━━━━━ The data
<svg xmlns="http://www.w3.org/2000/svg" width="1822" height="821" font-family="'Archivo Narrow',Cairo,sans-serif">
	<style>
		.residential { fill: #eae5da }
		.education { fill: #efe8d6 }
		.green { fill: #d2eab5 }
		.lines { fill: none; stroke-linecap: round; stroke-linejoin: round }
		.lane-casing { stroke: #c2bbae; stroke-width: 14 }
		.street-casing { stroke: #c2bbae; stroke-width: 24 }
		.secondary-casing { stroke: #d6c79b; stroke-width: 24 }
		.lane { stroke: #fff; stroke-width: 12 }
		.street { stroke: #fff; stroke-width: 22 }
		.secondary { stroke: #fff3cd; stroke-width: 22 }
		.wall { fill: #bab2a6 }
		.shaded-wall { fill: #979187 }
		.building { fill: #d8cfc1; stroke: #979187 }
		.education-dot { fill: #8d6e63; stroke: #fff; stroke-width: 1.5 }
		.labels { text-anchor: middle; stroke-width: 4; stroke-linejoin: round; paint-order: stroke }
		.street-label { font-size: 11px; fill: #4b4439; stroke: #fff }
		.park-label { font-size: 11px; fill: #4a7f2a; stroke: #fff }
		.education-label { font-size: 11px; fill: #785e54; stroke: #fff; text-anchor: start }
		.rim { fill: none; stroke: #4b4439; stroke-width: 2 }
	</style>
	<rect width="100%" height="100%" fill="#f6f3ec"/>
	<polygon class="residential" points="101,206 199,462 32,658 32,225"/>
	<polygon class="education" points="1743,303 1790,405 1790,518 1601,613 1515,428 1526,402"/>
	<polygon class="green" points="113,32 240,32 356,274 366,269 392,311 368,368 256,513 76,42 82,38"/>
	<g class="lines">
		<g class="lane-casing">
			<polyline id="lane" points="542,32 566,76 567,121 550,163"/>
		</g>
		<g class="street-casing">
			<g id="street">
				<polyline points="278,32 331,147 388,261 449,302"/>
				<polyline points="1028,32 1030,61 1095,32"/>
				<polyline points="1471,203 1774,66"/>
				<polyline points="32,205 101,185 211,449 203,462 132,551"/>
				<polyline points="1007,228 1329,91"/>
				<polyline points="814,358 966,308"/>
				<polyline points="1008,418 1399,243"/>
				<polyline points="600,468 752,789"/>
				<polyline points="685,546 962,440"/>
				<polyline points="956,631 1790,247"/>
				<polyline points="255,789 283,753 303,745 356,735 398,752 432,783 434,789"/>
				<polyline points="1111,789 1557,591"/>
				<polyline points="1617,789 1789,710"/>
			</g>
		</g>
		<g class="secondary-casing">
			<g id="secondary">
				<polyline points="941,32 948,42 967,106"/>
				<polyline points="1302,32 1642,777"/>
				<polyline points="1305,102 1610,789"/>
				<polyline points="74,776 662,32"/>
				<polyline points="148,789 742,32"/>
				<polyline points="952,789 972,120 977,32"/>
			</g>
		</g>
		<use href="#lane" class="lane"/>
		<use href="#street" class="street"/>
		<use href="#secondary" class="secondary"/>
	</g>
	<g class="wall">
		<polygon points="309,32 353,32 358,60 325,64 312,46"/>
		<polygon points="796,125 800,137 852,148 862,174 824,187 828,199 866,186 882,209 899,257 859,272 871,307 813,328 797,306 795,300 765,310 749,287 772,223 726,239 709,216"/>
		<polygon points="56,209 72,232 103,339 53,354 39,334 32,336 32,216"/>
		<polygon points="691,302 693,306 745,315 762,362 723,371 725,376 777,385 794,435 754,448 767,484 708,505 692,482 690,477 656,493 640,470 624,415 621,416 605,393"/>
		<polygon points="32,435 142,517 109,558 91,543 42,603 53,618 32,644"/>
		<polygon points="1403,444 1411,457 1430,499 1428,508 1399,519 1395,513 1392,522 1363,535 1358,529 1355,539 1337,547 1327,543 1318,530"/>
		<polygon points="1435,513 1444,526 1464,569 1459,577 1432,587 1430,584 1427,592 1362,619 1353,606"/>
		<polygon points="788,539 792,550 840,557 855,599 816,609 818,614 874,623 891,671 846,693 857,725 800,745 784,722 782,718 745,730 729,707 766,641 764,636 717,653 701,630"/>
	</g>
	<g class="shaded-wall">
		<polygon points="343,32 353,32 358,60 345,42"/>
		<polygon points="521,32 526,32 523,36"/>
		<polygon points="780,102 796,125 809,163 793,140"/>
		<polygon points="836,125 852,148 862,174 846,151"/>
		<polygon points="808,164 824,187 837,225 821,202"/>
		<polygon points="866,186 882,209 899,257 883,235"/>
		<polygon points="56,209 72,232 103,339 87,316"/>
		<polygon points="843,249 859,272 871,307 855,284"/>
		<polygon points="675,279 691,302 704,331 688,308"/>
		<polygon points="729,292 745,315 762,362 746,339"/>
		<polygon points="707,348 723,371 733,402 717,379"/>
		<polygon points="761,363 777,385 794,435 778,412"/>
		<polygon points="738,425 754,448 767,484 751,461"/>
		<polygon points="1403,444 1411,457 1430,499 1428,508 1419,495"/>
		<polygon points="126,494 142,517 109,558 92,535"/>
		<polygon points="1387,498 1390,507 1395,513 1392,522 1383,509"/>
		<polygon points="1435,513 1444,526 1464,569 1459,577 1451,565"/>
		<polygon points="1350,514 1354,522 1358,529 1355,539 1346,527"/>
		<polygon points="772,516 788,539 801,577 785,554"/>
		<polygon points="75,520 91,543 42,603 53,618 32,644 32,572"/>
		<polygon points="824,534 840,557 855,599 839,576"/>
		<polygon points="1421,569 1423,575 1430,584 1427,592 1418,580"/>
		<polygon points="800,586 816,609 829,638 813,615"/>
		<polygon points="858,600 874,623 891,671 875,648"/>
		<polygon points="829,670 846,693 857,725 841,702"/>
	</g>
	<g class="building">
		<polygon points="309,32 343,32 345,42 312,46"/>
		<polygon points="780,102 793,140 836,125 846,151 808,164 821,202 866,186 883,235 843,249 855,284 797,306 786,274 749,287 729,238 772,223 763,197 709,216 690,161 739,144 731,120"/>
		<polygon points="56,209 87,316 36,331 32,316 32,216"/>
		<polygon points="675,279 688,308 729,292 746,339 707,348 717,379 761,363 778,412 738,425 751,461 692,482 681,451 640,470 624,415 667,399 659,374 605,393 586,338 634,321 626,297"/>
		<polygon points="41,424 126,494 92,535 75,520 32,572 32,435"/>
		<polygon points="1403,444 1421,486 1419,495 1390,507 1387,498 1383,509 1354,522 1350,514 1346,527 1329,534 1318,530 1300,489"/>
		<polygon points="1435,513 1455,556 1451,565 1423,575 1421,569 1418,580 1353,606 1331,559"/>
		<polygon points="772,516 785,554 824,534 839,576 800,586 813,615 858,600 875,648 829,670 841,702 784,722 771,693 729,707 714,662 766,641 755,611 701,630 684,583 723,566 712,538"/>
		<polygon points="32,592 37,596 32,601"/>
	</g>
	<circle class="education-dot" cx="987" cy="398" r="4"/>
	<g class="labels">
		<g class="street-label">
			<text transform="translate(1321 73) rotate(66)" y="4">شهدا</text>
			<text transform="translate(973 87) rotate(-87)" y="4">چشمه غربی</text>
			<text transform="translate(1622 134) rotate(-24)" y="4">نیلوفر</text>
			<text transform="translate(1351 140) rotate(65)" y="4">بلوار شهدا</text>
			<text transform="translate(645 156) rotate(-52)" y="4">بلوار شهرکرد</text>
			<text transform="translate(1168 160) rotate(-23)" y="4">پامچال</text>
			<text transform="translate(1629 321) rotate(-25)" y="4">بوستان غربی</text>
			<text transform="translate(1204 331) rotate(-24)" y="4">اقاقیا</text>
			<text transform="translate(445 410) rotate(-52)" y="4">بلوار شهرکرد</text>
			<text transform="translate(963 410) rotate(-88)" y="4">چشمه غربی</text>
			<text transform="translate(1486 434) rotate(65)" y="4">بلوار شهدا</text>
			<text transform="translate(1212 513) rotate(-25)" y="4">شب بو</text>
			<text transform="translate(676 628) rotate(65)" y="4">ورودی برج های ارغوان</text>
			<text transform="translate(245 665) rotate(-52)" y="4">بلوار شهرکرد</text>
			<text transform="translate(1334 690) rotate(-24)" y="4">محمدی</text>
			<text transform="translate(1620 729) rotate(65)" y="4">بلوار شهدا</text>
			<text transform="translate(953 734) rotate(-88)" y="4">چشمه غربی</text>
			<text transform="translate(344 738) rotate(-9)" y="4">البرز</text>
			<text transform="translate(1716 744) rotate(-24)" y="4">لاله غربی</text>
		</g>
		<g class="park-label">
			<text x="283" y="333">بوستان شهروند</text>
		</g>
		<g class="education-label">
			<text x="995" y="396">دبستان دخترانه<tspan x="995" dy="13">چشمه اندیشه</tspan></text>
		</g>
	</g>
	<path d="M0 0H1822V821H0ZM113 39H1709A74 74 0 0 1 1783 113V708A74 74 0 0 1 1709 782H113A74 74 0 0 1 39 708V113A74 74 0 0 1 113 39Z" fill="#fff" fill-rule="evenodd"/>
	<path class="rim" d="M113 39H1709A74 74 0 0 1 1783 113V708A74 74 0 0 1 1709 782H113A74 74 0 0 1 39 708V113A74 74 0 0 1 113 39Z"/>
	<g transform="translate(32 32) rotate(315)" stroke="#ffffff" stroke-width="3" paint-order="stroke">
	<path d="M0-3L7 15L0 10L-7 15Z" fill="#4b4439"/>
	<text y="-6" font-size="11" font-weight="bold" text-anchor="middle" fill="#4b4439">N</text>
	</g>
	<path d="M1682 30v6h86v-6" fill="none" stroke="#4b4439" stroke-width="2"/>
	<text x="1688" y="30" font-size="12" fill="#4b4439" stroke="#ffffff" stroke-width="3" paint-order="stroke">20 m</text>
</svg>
━━━━━━━━━━
The problem → Match on "lines" and copy out every line of the entries that contains it.

Response area →
		.lines { fill: none; stroke-linecap: round; stroke-linejoin: round }
	<g class="lines">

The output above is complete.